Mimari, güzel sanatlar içinde en etkileyici ve kalıcı bir özelliğe sahiptir, çünkü göze hitap eder, somuttur. Ancak bakabilenlere göre mimarinin bir de deruni / içe ait yönü vardır. Bu gözle bakmasını bilenler için bir mimarlık eserinin, Ekrem Hakkı Ayverdi’nin (1899-1984) deyişiyle “içe ait bir canlılığı vardır. Bina cansız değildir, yapıcıları ona ruhlarını üflemişlerdir.” Tanpınar Bursa’yı anlatırken bu görüşü daha edebi bir üslpla dile getirir:
“Cedlerimiz (dedelerimiz) inşa etmiyorlar, ibadet ediyorlardı. Maddeye geçmesini ısrarla istedikleri bir ruh ve imanları vardı. Taş ellerinde canlanıyor, bir ruh parçası kesiliyordu. Duvar, kubbe, kemer, mihrap, çini hepsi Yeşil’de dua eder, Muradiye’de düşünür ve Yıldırım’da harekete hazır, göklerin derinliğine susamış bir kartal hamlesiyle ovanın üstünde bekler. Hepsinde tek bir ruh terennüm eder.”
Mimarlığın düşünce yönüyle ilgilenenlerden biri de Prof. Dr. İbrahim Numan’dır (d. 1948). Halen Fatih Sutan Mehmet Vakıf Üniversitesi Mimarlık ve Tasarım Fakültesi Dekanı olan İbrahim Bey, son 40 yıl içinde yazdıklarını bir araya getirdi ve “Mimarlık ve Düşünce Dünyamız” adıyla yayımladı. Resimlerle zenginleştirilmiş kitabın kuşe kağıtlı güzel bir baskısı var (Kubbealtı neşriyatı, 2021).
MİMARİ VE İNSAN
Takdim yazısında Aydın Yüksel’in de belirttiği gibi, İbrahim Numan sadece taş ve toprakla uğraştığı zannedilen bir teknik adam veya alelade bir mimar değil, bir düşünce, sanat ve duygu adamıdır. Kitapta şehircilik, mimari ve tabiatın iç ve dış dünyası ve hatta kuşlar hakkında ince bir tefekkür ve duyuşla hissettiklerini dile getirmektedir. Ayrıca mimari ve musiki arasındaki manevi bağa, özellikle Osmanlı sanatındaki “vahdet” fikrine vurgu yapar. Bunun yanında, mimarimizin göze hitap eden sadeliği içindeki mükemmel bütünlüğü ile “insan”ın iç dengesi ve olgunluğu arasında bir bağ kurar.
SADELİKTEKİ GÜZELLİK
İbrahim Numan’a göre hangi medeniyette olursa olsun sanatın özü “güzellik”tir. Bu güzelliğin kaynağı ise “ilahi”dir. Bu güzellik anlayışı biçimlerin, formların ötesinde bir bütünlüğe sahiptir ki sanatkar/mimar bu bütünlüğü İslami bir hüviyet içinde eserinde yansıtır.
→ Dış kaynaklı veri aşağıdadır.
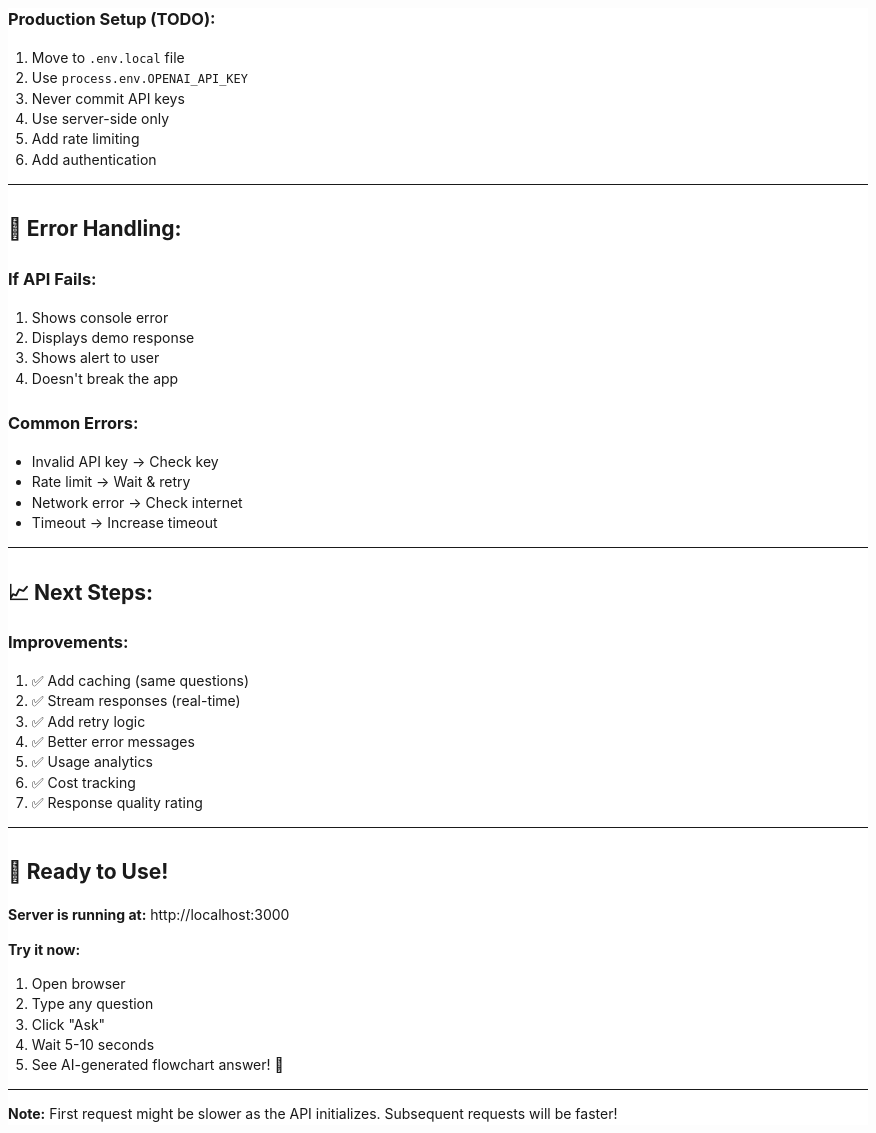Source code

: ### Production Setup (TODO):
1. Move to `.env.local` file
2. Use `process.env.OPENAI_API_KEY`
3. Never commit API keys
4. Use server-side only
5. Add rate limiting
6. Add authentication

---

## 🐛 Error Handling:

### If API Fails:
1. Shows console error
2. Displays demo response
3. Shows alert to user
4. Doesn't break the app

### Common Errors:
- Invalid API key → Check key
- Rate limit → Wait & retry
- Network error → Check internet
- Timeout → Increase timeout

---

## 📈 Next Steps:

### Improvements:
1. ✅ Add caching (same questions)
2. ✅ Stream responses (real-time)
3. ✅ Add retry logic
4. ✅ Better error messages
5. ✅ Usage analytics
6. ✅ Cost tracking
7. ✅ Response quality rating

---

## 🎉 Ready to Use!

**Server is running at:** http://localhost:3000

**Try it now:**
1. Open browser
2. Type any question
3. Click "Ask"
4. Wait 5-10 seconds
5. See AI-generated flowchart answer! 🚀

---

**Note:** First request might be slower as the API initializes. Subsequent requests will be faster!

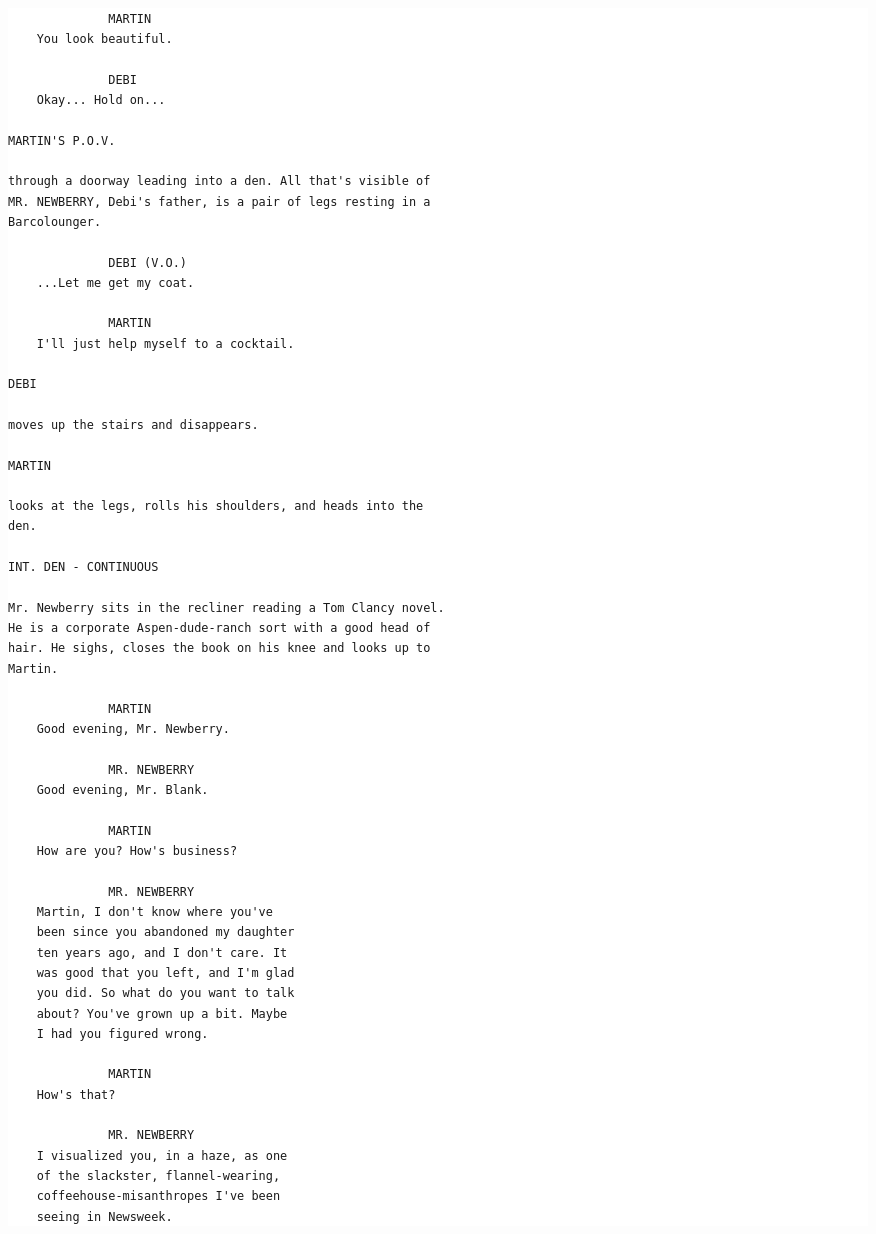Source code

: 				  MARTIN
		You look beautiful.

				  DEBI
		Okay... Hold on...

	MARTIN'S P.O.V.

	through a doorway leading into a den. All that's visible of 
	MR. NEWBERRY, Debi's father, is a pair of legs resting in a 
	Barcolounger.

				  DEBI (V.O.)
		...Let me get my coat.

				  MARTIN
		I'll just help myself to a cocktail.

	DEBI

	moves up the stairs and disappears.

	MARTIN

	looks at the legs, rolls his shoulders, and heads into the 
	den.

	INT. DEN - CONTINUOUS

	Mr. Newberry sits in the recliner reading a Tom Clancy novel. 
	He is a corporate Aspen-dude-ranch sort with a good head of 
	hair. He sighs, closes the book on his knee and looks up to 
	Martin.

				  MARTIN
		Good evening, Mr. Newberry.

				  MR. NEWBERRY
		Good evening, Mr. Blank.

				  MARTIN
		How are you? How's business?

				  MR. NEWBERRY
		Martin, I don't know where you've 
		been since you abandoned my daughter 
		ten years ago, and I don't care. It 
		was good that you left, and I'm glad 
		you did. So what do you want to talk 
		about? You've grown up a bit. Maybe 
		I had you figured wrong.

				  MARTIN
		How's that?

				  MR. NEWBERRY
		I visualized you, in a haze, as one 
		of the slackster, flannel-wearing, 
		coffeehouse-misanthropes I've been 
		seeing in Newsweek.
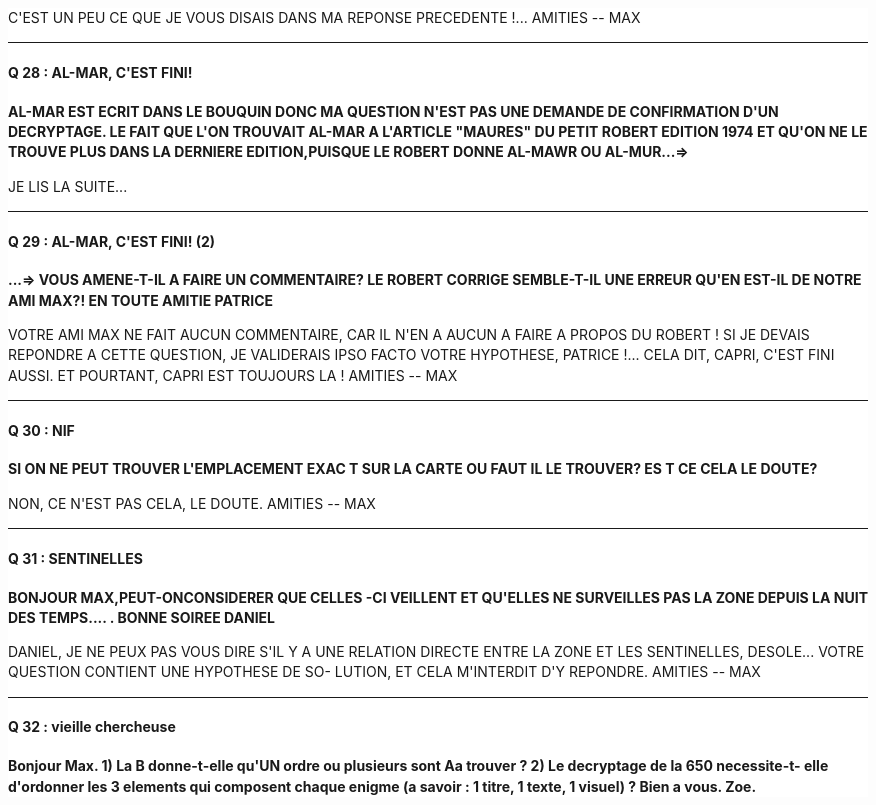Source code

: C'EST UN PEU CE QUE JE VOUS DISAIS  DANS MA REPONSE PRECEDENTE !... AMITIES -- MAX

---

#### Q 28 : AL-MAR, C'EST FINI!

**AL-MAR EST ECRIT DANS LE BOUQUIN DONC MA QUESTION
N'EST PAS UNE DEMANDE DE CONFIRMATION D'UN DECRYPTAGE. LE FAIT QUE L'ON
TROUVAIT AL-MAR A L'ARTICLE "MAURES" DU PETIT ROBERT EDITION 1974 ET
QU'ON NE LE TROUVE PLUS DANS LA DERNIERE EDITION,PUISQUE LE ROBERT DONNE
 AL-MAWR OU AL-MUR...=&gt;**

JE LIS LA SUITE...

---

#### Q 29 : AL-MAR, C'EST FINI! (2)

**...=&gt; VOUS AMENE-T-IL A FAIRE UN COMMENTAIRE?  LE
ROBERT CORRIGE SEMBLE-T-IL UNE ERREUR QU'EN EST-IL DE NOTRE AMI MAX?!
EN TOUTE AMITIE   PATRICE**

VOTRE AMI MAX NE FAIT AUCUN COMMENTAIRE, CAR IL N'EN A
 AUCUN A FAIRE A PROPOS DU ROBERT ! SI JE DEVAIS REPONDRE A  CETTE
QUESTION, JE VALIDERAIS IPSO FACTO VOTRE HYPOTHESE, PATRICE !... CELA
DIT, CAPRI, C'EST FINI AUSSI. ET POURTANT, CAPRI EST TOUJOURS LA !
AMITIES -- MAX

---

#### Q 30 : NIF

**SI ON NE PEUT TROUVER L'EMPLACEMENT EXAC T SUR LA CARTE OU FAUT IL LE TROUVER? ES T CE CELA LE DOUTE?**

NON, CE N'EST PAS CELA, LE DOUTE. AMITIES -- MAX

---

#### Q 31 : SENTINELLES

**BONJOUR MAX,PEUT-ONCONSIDERER QUE CELLES -CI VEILLENT
ET QU'ELLES NE SURVEILLES   PAS LA ZONE DEPUIS LA NUIT DES TEMPS.... .
         BONNE SOIREE  DANIEL**

DANIEL, JE NE PEUX PAS VOUS DIRE S'IL Y A UNE RELATION
 DIRECTE ENTRE LA ZONE ET LES SENTINELLES, DESOLE... VOTRE QUESTION
CONTIENT UNE HYPOTHESE DE SO- LUTION, ET CELA M'INTERDIT D'Y REPONDRE.
AMITIES -- MAX

---

#### Q 32 : vieille chercheuse

**Bonjour Max. 1) La B donne-t-elle qu'UN ordre ou
plusieurs sont Aa trouver ? 2) Le decryptage de la 650 necessite-t-
elle d'ordonner les 3 elements qui       composent chaque enigme (a
savoir :      1 titre, 1 texte, 1 visuel) ? Bien a vous. Zoe.**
Yazarımız sanatta Doğu-Batı karşılaştırması yapar ve şöyle der: “Batı, medeniyetini ‘Ben varım!’ üzerine kurarken, Doğu özellikle de İslam ‘Ben yokum’, ‘O’ndan (Hak’tan) başka bir şey yoktur’ düsturu içerisinde benliğini eriterek medeniyet ağlarının kollarını cihana uzatmıştır.”
Osmanlı mimarisi muhteşemdir. Onun ihtişamı vakarı sadeliği ve samimiyetinde gizlidir. Binalar teferruata boğulmamıştır, güzelliği sadeliğinden ve insana göreliğinden kaynaklanır.
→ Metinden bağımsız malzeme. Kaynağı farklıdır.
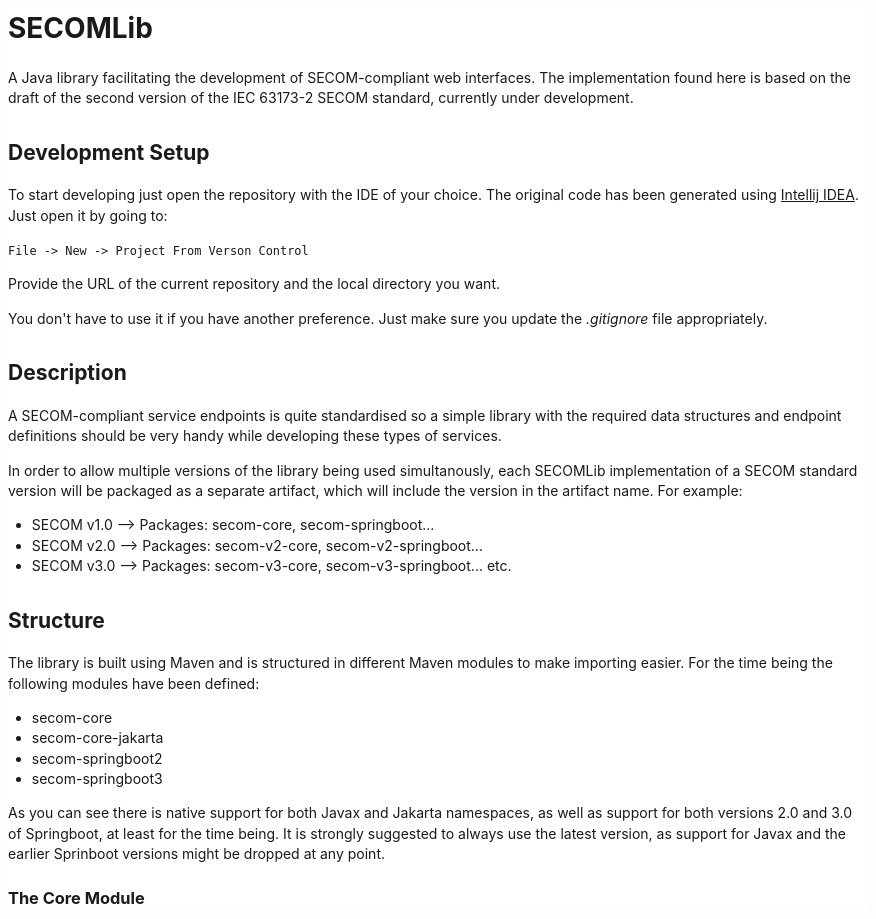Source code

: # SECOMLib

A Java library facilitating the development of SECOM-compliant web interfaces.
The implementation found here is based on the draft of the second version of 
the IEC 63173-2 SECOM standard, currently under development.

## Development Setup

To start developing just open the repository with the IDE of your choice. The
original code has been generated using
[Intellij IDEA](https://www.jetbrains.com/idea). Just open it by going to:

    File -> New -> Project From Verson Control

Provide the URL of the current repository and the local directory you want.

You don't have to use it if you have another preference. Just make sure you
update the *.gitignore* file appropriately.

## Description

A SECOM-compliant service endpoints is quite standardised so a simple library
with the required data structures and endpoint definitions should be very handy
while developing these types of services.

In order to allow multiple versions of the library being used simultanously, 
each SECOMLib implementation of a SECOM standard version will be packaged as
a separate artifact, which will include the version in the artifact name.
For example:

* SECOM v1.0 --> Packages: secom-core, secom-springboot...
* SECOM v2.0 --> Packages: secom-v2-core, secom-v2-springboot...
* SECOM v3.0 --> Packages: secom-v3-core, secom-v3-springboot... etc.

## Structure

The library is built using Maven and is structured in different Maven modules
to make importing easier. For the time being the following modules have been
defined:

* secom-core
* secom-core-jakarta
* secom-springboot2
* secom-springboot3

As you can see there is native support for both Javax and Jakarta namespaces,
as well as support for both versions 2.0 and 3.0 of Springboot, at least for
the time being. It is strongly suggested to always use the latest version, as
support for Javax and the earlier Sprinboot versions might be dropped at any
point.

### The Core Module
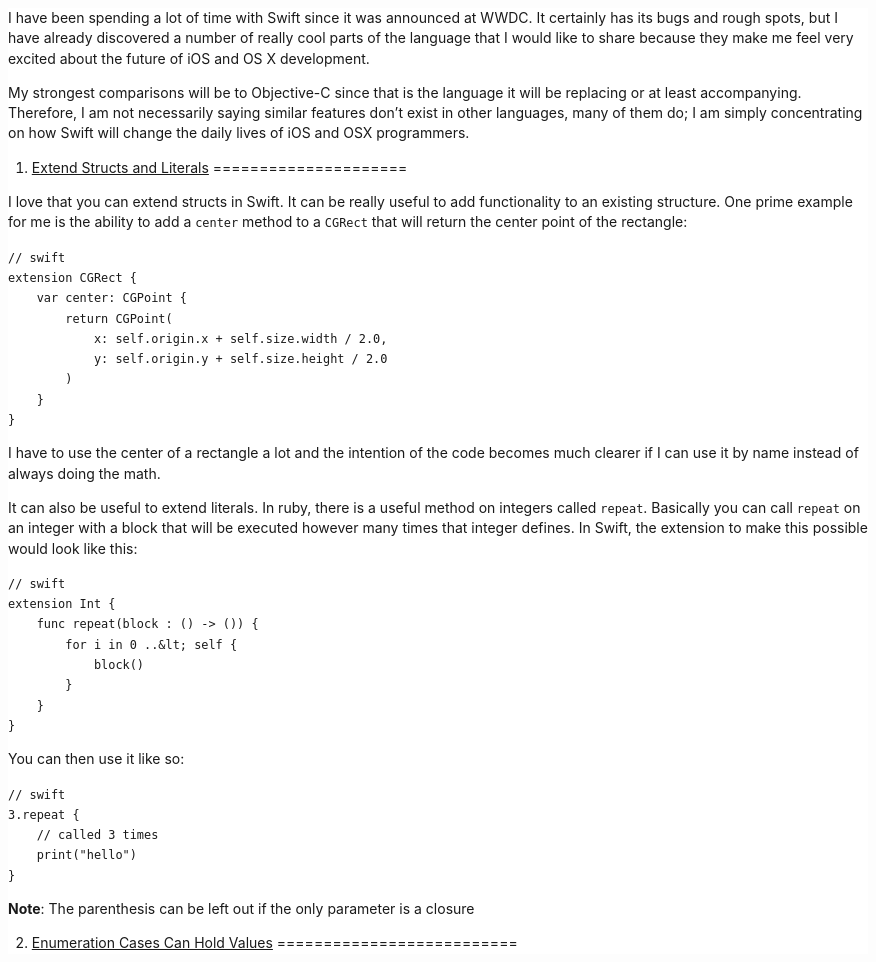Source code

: I have been spending a lot of time with Swift since it was announced at WWDC. It certainly has its bugs and rough spots, but I have already discovered a number of really cool parts of the language that I would like to share because they make me feel very excited about the future of iOS and OS X development.

My strongest comparisons will be to Objective-C since that is the language it will be replacing or at least accompanying. Therefore, I am not necessarily saying similar features don’t exist in other languages, many of them do; I am simply concentrating on how Swift will change the daily lives of iOS and OSX programmers.

1. <a name="extend-structs-and-literals" href="#extend-structs-and-literals">Extend Structs and Literals</a>
=====================

I love that you can extend structs in Swift. It can be really useful to add functionality to an existing structure. One prime example for me is the ability to add a `center` method to a `CGRect` that will return the center point of the rectangle:

    // swift
    extension CGRect {
        var center: CGPoint {
            return CGPoint(
                x: self.origin.x + self.size.width / 2.0,
                y: self.origin.y + self.size.height / 2.0
            )
        }
    }

I have to use the center of a rectangle a lot and the intention of the code becomes much clearer if I can use it by name instead of always doing the math.

It can also be useful to extend literals. In ruby, there is a useful method on integers called `repeat`. Basically you can call `repeat` on an integer with a block that will be executed however many times that integer defines. In Swift, the extension to make this possible would look like this:

    // swift
    extension Int {
        func repeat(block : () -> ()) {
            for i in 0 ..&lt; self {
                block()
            }
        }
    }

You can then use it like so:

    // swift
    3.repeat {
        // called 3 times
        print("hello")
    }

**Note**: The parenthesis can be left out if the only parameter is a closure

2. <a name="enumeration-cases-can-hold-values" href="#enumeration-cases-can-hold-values">Enumeration Cases Can Hold Values</a>
==========================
İ. Numan’ın eski İstanbul kahvehanelerinden bahseden yazısında, birer kültür alış veriş yeri olan bu mekanların zamanla nasıl bir değişim geçirdiğini de fark ederiz:
“Hemen her semtte, belirli zamanlarda faaliyet icra eden bu kahvehanelerin müdavimleri, kahve içip sohbet etmenin ve musiki dinlemenin yanı sıra kendi aralarında takımlar teşkil ederek, diğer semt takımları ile koşma, mani, semai muamma yarışmaları yaparlardı.”